[SOURCE DATA — start]
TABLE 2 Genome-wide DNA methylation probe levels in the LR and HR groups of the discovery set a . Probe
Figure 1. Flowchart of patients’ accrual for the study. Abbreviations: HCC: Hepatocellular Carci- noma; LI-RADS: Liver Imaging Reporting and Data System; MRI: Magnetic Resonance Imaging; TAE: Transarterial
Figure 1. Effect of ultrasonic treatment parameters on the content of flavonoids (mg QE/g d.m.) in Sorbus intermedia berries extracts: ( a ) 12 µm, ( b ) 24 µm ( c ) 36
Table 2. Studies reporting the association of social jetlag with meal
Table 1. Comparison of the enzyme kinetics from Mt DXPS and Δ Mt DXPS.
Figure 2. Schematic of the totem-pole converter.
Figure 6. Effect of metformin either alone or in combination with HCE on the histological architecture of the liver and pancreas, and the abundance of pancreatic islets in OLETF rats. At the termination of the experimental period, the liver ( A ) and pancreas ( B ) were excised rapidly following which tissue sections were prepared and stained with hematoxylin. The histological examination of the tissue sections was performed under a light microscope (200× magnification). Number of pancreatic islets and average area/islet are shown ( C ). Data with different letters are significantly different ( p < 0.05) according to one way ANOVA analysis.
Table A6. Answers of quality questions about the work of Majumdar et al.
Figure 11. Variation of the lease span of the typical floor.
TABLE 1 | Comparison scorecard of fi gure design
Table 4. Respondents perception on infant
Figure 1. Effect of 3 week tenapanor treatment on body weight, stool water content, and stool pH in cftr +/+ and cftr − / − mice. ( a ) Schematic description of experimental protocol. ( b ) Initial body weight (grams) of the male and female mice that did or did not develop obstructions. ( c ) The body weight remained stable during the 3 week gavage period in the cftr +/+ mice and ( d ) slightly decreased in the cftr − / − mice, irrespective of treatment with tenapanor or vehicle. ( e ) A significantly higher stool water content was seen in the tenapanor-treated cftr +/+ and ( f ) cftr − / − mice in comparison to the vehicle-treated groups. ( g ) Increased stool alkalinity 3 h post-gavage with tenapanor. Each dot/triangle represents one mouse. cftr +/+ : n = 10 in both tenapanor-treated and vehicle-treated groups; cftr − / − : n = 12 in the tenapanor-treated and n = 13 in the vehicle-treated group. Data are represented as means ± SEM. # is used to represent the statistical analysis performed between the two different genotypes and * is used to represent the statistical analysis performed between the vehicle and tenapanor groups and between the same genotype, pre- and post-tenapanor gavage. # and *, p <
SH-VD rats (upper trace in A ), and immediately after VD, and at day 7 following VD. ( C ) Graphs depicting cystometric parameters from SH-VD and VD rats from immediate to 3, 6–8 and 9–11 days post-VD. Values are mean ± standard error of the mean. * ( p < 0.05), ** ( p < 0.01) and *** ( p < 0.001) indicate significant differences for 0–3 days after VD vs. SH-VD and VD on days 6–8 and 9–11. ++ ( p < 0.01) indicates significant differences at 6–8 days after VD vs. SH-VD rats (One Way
[SOURCE DATA — finish]
- [WHAT YOU HAVE TO DO]:
Once more and in full, please write out the listing above exactly.

- [TASK RESULT]:
TABLE 2 Genome-wide DNA methylation probe levels in the LR and HR groups of the discovery set a . Probe
Figure 1. Flowchart of patients’ accrual for the study. Abbreviations: HCC: Hepatocellular Carci- noma; LI-RADS: Liver Imaging Reporting and Data System; MRI: Magnetic Resonance Imaging; TAE: Transarterial
Figure 1. Effect of ultrasonic treatment parameters on the content of flavonoids (mg QE/g d.m.) in Sorbus intermedia berries extracts: ( a ) 12 µm, ( b ) 24 µm ( c ) 36
Table 2. Studies reporting the association of social jetlag with meal
Table 1. Comparison of the enzyme kinetics from Mt DXPS and Δ Mt DXPS.
Figure 2. Schematic of the totem-pole converter.
Figure 6. Effect of metformin either alone or in combination with HCE on the histological architecture of the liver and pancreas, and the abundance of pancreatic islets in OLETF rats. At the termination of the experimental period, the liver ( A ) and pancreas ( B ) were excised rapidly following which tissue sections were prepared and stained with hematoxylin. The histological examination of the tissue sections was performed under a light microscope (200× magnification). Number of pancreatic islets and average area/islet are shown ( C ). Data with different letters are significantly different ( p < 0.05) according to one way ANOVA analysis.
Table A6. Answers of quality questions about the work of Majumdar et al.
Figure 11. Variation of the lease span of the typical floor.
TABLE 1 | Comparison scorecard of fi gure design
Table 4. Respondents perception on infant
Figure 1. Effect of 3 week tenapanor treatment on body weight, stool water content, and stool pH in cftr +/+ and cftr − / − mice. ( a ) Schematic description of experimental protocol. ( b ) Initial body weight (grams) of the male and female mice that did or did not develop obstructions. ( c ) The body weight remained stable during the 3 week gavage period in the cftr +/+ mice and ( d ) slightly decreased in the cftr − / − mice, irrespective of treatment with tenapanor or vehicle. ( e ) A significantly higher stool water content was seen in the tenapanor-treated cftr +/+ and ( f ) cftr − / − mice in comparison to the vehicle-treated groups. ( g ) Increased stool alkalinity 3 h post-gavage with tenapanor. Each dot/triangle represents one mouse. cftr +/+ : n = 10 in both tenapanor-treated and vehicle-treated groups; cftr − / − : n = 12 in the tenapanor-treated and n = 13 in the vehicle-treated group. Data are represented as means ± SEM. # is used to represent the statistical analysis performed between the two different genotypes and * is used to represent the statistical analysis performed between the vehicle and tenapanor groups and between the same genotype, pre- and post-tenapanor gavage. # and *, p <
SH-VD rats (upper trace in A ), and immediately after VD, and at day 7 following VD. ( C ) Graphs depicting cystometric parameters from SH-VD and VD rats from immediate to 3, 6–8 and 9–11 days post-VD. Values are mean ± standard error of the mean. * ( p < 0.05), ** ( p < 0.01) and *** ( p < 0.001) indicate significant differences for 0–3 days after VD vs. SH-VD and VD on days 6–8 and 9–11. ++ ( p < 0.01) indicates significant differences at 6–8 days after VD vs. SH-VD rats (One Way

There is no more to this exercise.